Yes, I do. The inspector reports that more than 91% of the votes represented at this meeting have been voted for the election of each of the 11 directors recommended and nominated. More than 99% of the votes represented at this meeting have been voted on the advisory basis in favor of our executive compensation. More than 99% of votes represented at this meeting have been voted for the ratification of the appointment of KPMG as the company's independent registered public accounting firm for the 2021 fiscal year. The inspector will furnish me with written report of the final votes count with respect to these matters, which will be included in the minutes of this meeting. Final results, including the results for each director nominee, will be included in the Form 8-K filed with the SEC within 4 businesses.

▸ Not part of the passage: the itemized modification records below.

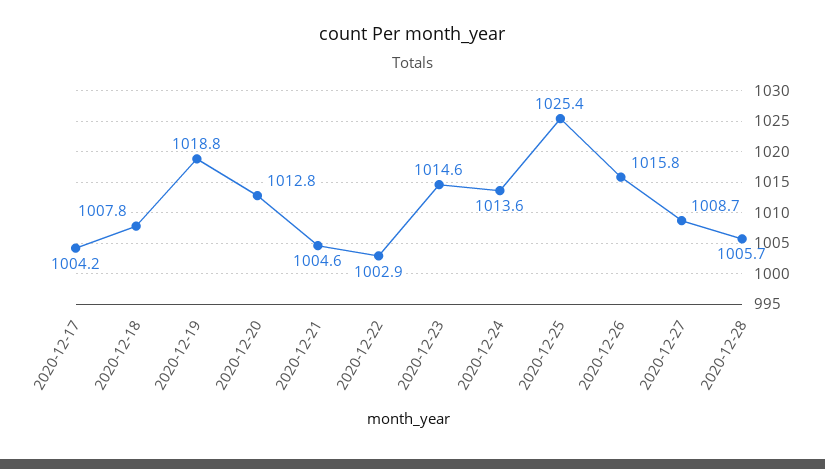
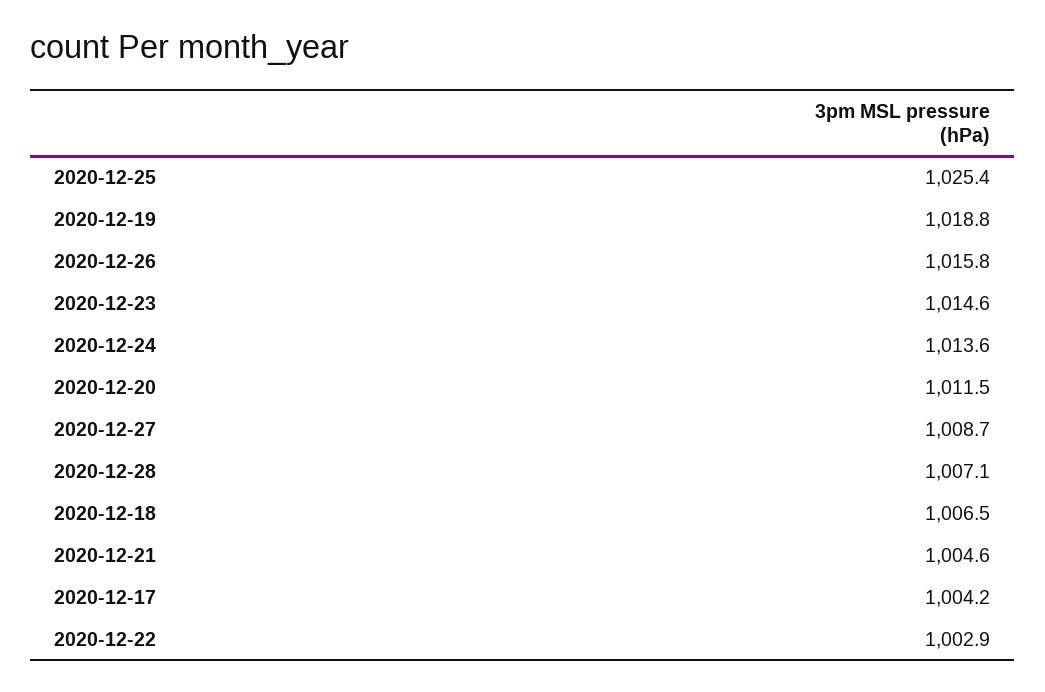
2020-12-18: 1007.8 -> 1006.5
2020-12-20: 1012.8 -> 1011.5
2020-12-28: 1005.7 -> 1007.1

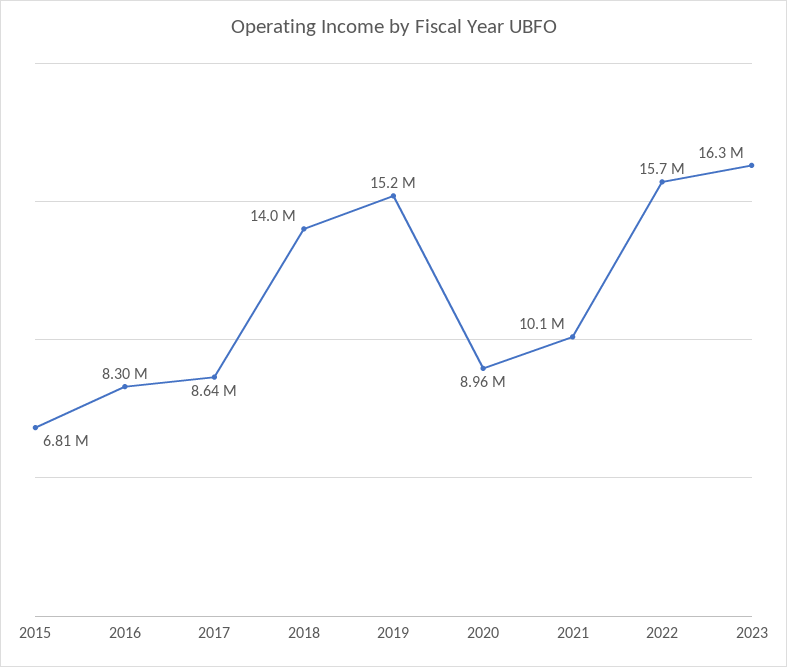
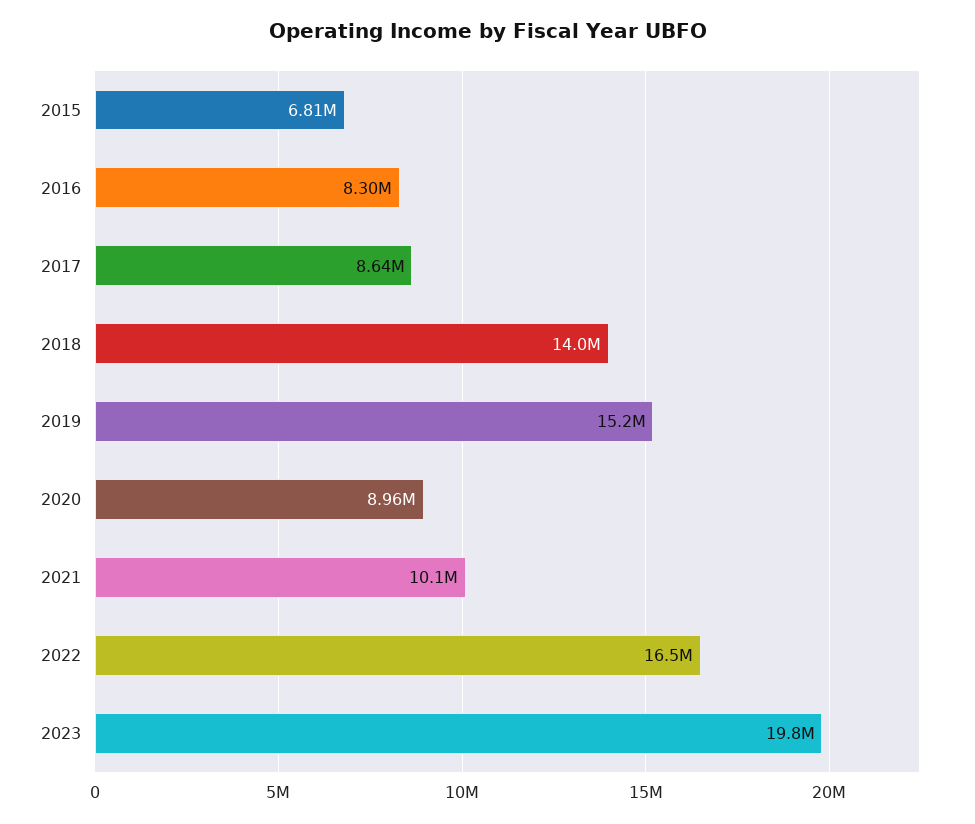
2022: 15700000 -> 16500000
2023: 16300000 -> 19800000

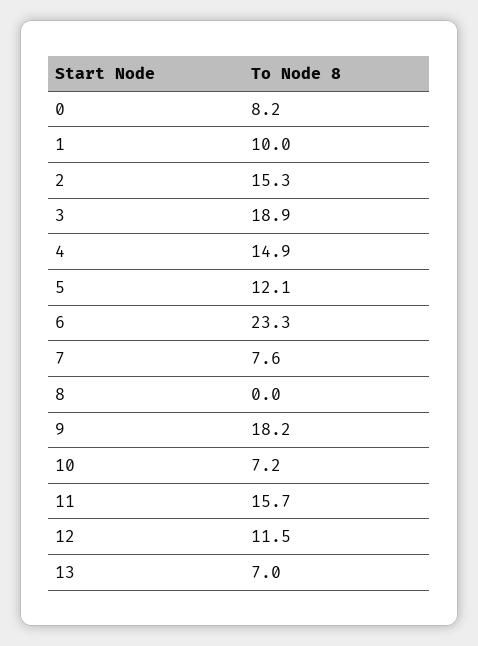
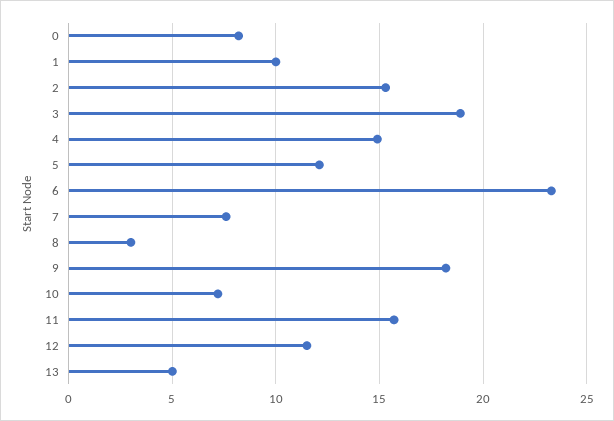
8: 0 -> 3
13: 7 -> 5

They will be posted on our Investor Relations website.

D. Williams

executive
#6

Thank you, Ms. Geer. I declare that the report of the inspector is approved. And that based on the preliminary results, the nominees for directors have been duly elected, the advisory vote on executive compensation has been approved and the appointment of KPMG for fiscal year 2021 has been ratified. I will now begin the general question-and-answer period. If you are a stockholder and wish to ask a question, please raise your hand, and I will call on you. Please state your name and the number of shares you own or for which you hold a valid proxy. If you represent an institutional investor, please also state the name of your firm. [Operator Instructions] Seeing no questions, I'd like to again thank you for your support and continued confidence in Primerica. The 2021 Annual Meeting of Stockholders of Primerica is hereby adjourned.